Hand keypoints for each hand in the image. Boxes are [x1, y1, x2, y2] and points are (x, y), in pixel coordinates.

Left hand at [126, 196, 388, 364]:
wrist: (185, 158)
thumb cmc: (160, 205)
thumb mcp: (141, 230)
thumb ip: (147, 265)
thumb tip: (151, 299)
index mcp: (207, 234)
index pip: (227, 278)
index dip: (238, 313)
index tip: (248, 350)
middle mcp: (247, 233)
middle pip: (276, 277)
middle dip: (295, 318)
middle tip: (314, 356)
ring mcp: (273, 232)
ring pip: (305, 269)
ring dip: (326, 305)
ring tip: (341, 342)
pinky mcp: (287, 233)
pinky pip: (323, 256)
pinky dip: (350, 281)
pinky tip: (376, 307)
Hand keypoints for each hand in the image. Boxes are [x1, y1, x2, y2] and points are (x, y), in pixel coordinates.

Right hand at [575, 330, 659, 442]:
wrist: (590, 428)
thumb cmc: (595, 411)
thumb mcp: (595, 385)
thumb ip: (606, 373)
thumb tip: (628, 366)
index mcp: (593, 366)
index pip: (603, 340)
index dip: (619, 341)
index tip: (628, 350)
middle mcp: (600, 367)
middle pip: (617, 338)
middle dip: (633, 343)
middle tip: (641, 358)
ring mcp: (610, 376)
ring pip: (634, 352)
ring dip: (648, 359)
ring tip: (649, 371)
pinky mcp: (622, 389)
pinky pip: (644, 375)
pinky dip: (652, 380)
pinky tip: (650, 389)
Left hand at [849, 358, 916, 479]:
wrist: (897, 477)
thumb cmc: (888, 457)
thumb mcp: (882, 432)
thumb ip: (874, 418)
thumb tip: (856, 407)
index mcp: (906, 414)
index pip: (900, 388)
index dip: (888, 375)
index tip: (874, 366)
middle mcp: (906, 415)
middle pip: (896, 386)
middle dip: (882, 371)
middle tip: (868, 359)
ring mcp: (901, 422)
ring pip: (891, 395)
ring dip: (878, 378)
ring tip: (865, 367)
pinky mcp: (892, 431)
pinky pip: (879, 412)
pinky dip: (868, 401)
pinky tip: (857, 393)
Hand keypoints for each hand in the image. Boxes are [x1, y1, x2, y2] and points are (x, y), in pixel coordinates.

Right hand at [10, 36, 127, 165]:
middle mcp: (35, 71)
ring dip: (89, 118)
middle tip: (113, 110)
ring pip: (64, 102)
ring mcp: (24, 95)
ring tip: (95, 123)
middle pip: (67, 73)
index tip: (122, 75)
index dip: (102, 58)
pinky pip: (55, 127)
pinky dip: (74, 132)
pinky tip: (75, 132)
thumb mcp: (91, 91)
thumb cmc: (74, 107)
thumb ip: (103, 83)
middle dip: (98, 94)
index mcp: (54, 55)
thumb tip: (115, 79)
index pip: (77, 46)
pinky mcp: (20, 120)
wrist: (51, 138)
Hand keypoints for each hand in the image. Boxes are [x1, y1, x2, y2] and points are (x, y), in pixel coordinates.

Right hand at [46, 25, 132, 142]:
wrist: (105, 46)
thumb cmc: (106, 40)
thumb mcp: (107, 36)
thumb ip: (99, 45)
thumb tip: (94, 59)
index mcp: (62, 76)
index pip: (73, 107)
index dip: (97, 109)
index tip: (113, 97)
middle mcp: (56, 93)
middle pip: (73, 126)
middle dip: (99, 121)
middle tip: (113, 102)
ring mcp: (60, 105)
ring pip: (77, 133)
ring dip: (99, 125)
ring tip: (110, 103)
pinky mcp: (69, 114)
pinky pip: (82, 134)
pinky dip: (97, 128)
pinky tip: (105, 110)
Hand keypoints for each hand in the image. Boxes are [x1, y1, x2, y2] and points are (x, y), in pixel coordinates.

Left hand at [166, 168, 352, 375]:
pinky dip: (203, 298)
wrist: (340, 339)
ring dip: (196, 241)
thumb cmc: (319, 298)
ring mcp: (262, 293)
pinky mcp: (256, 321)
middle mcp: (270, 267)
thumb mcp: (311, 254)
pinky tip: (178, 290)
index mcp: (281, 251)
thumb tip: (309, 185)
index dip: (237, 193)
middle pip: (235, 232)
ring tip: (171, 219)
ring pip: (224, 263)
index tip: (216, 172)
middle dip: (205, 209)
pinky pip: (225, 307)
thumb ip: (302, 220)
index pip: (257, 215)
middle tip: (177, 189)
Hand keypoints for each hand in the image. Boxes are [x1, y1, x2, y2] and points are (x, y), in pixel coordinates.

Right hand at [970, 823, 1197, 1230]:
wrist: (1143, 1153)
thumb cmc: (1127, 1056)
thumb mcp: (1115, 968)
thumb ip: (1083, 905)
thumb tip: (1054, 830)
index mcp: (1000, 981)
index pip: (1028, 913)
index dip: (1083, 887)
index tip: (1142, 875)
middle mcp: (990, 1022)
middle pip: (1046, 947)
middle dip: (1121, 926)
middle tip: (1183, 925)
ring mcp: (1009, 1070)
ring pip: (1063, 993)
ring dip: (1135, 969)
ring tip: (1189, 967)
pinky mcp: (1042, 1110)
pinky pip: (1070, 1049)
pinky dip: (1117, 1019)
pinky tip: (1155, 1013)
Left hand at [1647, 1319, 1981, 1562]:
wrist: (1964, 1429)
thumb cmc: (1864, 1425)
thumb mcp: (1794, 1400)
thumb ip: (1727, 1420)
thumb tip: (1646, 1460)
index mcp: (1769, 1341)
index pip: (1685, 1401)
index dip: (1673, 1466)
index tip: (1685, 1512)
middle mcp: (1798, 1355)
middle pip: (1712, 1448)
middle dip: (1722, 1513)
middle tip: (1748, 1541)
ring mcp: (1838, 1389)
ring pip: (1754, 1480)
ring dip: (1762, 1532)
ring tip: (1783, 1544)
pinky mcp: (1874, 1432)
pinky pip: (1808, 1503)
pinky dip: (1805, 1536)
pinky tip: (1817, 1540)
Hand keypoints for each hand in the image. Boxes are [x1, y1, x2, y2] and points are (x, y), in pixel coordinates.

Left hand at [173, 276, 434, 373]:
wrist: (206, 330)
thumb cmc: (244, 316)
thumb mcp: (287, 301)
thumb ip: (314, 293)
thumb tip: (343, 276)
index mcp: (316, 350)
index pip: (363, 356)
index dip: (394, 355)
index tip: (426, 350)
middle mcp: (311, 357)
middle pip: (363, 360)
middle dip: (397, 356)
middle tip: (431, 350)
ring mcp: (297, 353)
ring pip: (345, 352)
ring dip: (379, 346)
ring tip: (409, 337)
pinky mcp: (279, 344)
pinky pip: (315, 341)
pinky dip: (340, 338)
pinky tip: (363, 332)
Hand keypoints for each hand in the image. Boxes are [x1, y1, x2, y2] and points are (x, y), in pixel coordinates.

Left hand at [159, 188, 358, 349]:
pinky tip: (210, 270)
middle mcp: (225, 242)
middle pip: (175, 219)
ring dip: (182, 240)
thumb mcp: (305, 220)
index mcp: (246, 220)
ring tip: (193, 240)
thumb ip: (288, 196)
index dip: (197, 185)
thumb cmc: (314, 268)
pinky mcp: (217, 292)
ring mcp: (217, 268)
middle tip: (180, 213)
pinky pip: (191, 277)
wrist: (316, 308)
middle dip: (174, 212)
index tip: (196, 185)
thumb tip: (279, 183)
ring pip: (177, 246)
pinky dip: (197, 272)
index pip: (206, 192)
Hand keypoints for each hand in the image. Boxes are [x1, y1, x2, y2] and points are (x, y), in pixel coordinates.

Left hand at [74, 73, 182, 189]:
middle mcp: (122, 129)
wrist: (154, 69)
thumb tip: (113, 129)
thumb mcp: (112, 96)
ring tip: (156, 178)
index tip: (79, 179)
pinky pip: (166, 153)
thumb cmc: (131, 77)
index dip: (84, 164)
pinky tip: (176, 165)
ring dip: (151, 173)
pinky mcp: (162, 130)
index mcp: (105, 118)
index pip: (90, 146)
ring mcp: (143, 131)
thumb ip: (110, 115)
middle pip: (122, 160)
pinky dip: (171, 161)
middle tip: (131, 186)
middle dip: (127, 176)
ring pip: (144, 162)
- - -
» **TASK TO CARRY OUT**
From the line that contains "index pip: (90, 146)" down to the last line of the material above, copy every line word for word, both ends included.

» **EXERCISE OUTPUT**
index pip: (90, 146)
ring mcp: (143, 131)
thumb ip: (110, 115)
middle pip: (122, 160)
pinky dip: (171, 161)
middle tip: (131, 186)
middle dip: (127, 176)
ring pip: (144, 162)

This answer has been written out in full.